Pensó en el arranque de cólera de Lowell, que no se mostró precisamente ecuánime sobre la creencia ciega de Holmes en el profesor Webster, quince años antes. Era cierto que Boston había perdido gradualmente su fe en el desdichado profesor de medicina, pero Holmes tenía sus razones para no perderla. Vio a Webster al día siguiente de la desaparición de George Parkman y habló con él acerca de aquel misterio. No había el más mínimo signo de duplicidad en el amistoso rostro de Webster. Y la historia de Webster, tal como más tarde salió a la luz, era del todo coherente con los hechos: Parkman había acudido a cobrar su deuda pendiente, Webster se la pagó, Parkman firmó el recibo y se fue. Holmes aportó su contribución para pagar a los defensores de Webster, adjuntando el dinero a cartas de ánimo dirigidas a la señora Webster. Holmes testificó y proclamó la bondad de carácter de Webster y la absoluta imposibilidad de que estuviera envuelto en semejante delito. También explicó al jurado que no existía método alguno que permitiera afirmar rotundamente que los restos humanos hallados en las habitaciones de Webster pertenecieran al doctor Parkman; podían pertenecerle, sí, pero igual podía resultar que no.

No es que Holmes no sintiera simpatía por los Parkman. Después de todo, George había sido el patrón más importante de la escuela de medicina, financió sus instalaciones en la calle North Grove y dotó la cátedra Parkman de Anatomía y Fisiología, la misma que ocupaba el doctor Holmes.
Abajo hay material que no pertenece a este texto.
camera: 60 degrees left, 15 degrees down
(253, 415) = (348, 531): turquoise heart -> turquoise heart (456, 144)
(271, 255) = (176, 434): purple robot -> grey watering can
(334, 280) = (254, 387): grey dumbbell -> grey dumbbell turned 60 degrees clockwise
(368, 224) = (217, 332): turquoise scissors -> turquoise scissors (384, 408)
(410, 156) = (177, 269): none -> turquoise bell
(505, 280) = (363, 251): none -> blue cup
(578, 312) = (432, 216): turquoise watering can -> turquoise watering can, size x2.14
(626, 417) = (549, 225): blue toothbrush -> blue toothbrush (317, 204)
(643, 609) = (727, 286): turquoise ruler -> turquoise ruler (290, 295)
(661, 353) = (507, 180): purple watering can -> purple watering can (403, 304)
Éste incluso pronunció el elogio de Parkman durante la ceremonia fúnebre. Pero Parkman pudo haberse vuelto loco, haberse ido y estar vagando en estado de confusión mental. El hombre podía seguir vivo, ¡y ellos estaban dispuestos a colgar a otro basándose en los más fantásticos indicios! ¿No pudo ser que el portero, temeroso de perder su empleo después de que el pobre Webster lo sorprendiera jugando, se hiciera con unos fragmentos de huesos, tomándolos del amplio surtido de la escuela de medicina, y los repartiera por las habitaciones de Webster, a fin de que pareciese que estaban escondidos?
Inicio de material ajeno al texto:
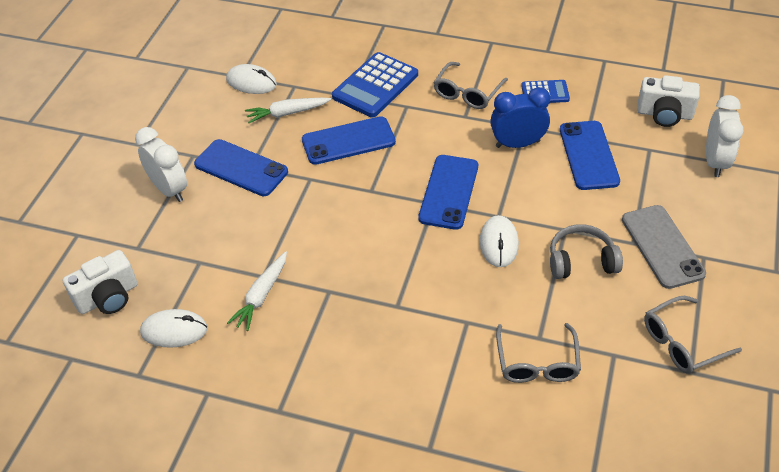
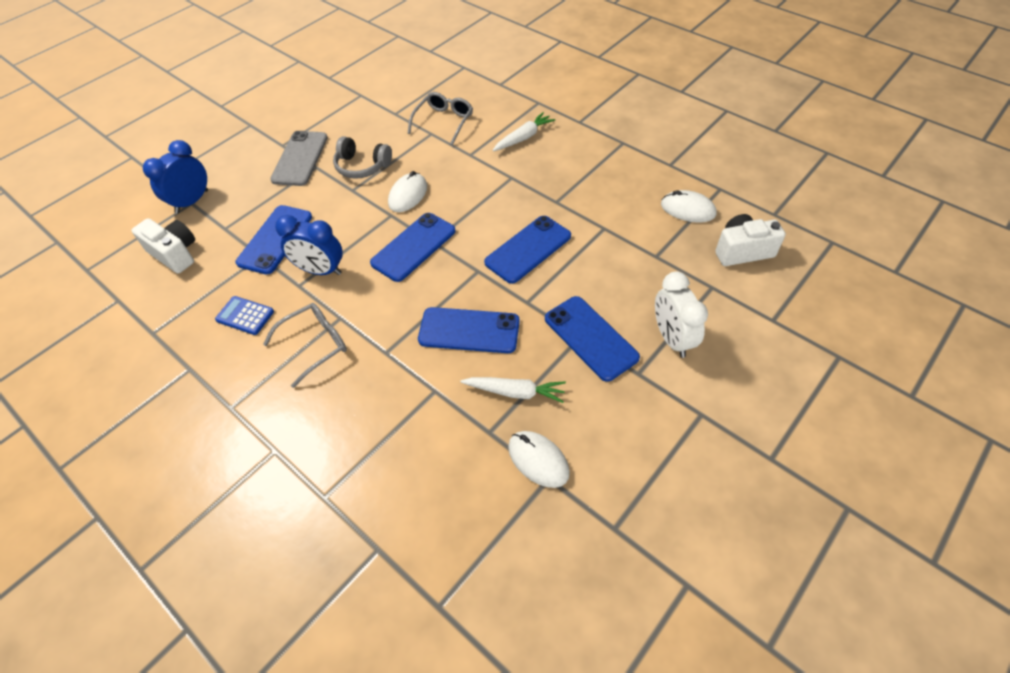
camera: 155 degrees left, 5 degrees up
(261, 296) = (611, 214): white carrot -> white carrot (523, 137)
(333, 226) = (528, 249): none -> blue phone
(375, 86) = (399, 393): blue calculator -> none
(682, 343) = (350, 108): grey glasses -> none
(715, 162) = (192, 201): white clock -> blue clock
Al igual que Holmes, Webster se había criado en un ambiente cómodo antes de asistir a la Universidad de Harvard. Los dos hombres, dedicados a la medicina, nunca habían tenido una amistad íntima. Pero a partir del día de la detención de Webster, cuando el pobre hombre trató de envenenarse, angustiado por la desgracia que se abatía sobre su familia, no hubo nadie a quien el doctor Holmes se sintiera más unido. ¿Acaso él mismo no pudo verse envuelto fácilmente en tan dañinas circunstancias? Con sus cortas estaturas, patillas pobladas y rostros afeitados, ambos profesores eran parecidos físicamente. Holmes tuvo la certeza de que podría desempeñar algún papel, modesto pero digno de atención, en la inevitable declaración de inocencia de su colega de claustro.

Pero acabaron encontrándose al pie del patíbulo. Ese día parecía muy remoto, imposible, alterable, durante los meses de declaraciones y recursos. La mayoría de la buena sociedad de Boston se quedó en casa, avergonzada de su vecino. Acudieron carreteros, estibadores, obreros fabriles y lavanderas. No disimulaban su entusiasmo por la muerte y humillación de un brahmán.
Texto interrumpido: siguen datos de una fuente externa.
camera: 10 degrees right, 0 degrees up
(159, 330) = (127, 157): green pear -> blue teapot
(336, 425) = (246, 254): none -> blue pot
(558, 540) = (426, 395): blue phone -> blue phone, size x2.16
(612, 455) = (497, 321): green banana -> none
Un J. T. Fields que sudaba copiosamente se deslizó a través del anillo formado por ese público y se acercó a Holmes.

– Tengo a mi cochero esperando, Wendell. Vuelva a casa con Amelia, siéntese con sus hijos.

– ¿Ve usted en qué ha venido a parar todo, Fields?

– Wendell -dijo Fields apoyando las manos en los hombros de su autor-. La evidencia.

La policía trató de acotar el área, pero no había llevado cuerdas suficientes. Cada tejado y cada ventana de los edificios que se apretujaban en torno al patio de la cárcel de la calle Leverett, mostraban un desbordamiento humano poseído por una sola idea. En ese momento, Holmes sintió a un tiempo parálisis y urgencia de hacer algo más que mirar. Se dirigiría a la multitud. Sí, improvisaría un poema proclamando la gran estupidez de la ciudad. Después de todo, ¿no era Wendell Holmes el más celebrado orador de sobremesa de Boston? En su cabeza, empezaron a tomar forma unos versos exaltando las virtudes del doctor Webster. Al mismo tiempo, Holmes se puso de puntillas para echar un vistazo a la calzada de carruajes, detrás de Fields, para ser el primero en ver llegar el indulto o a George Parkman, la supuesta víctima del asesino.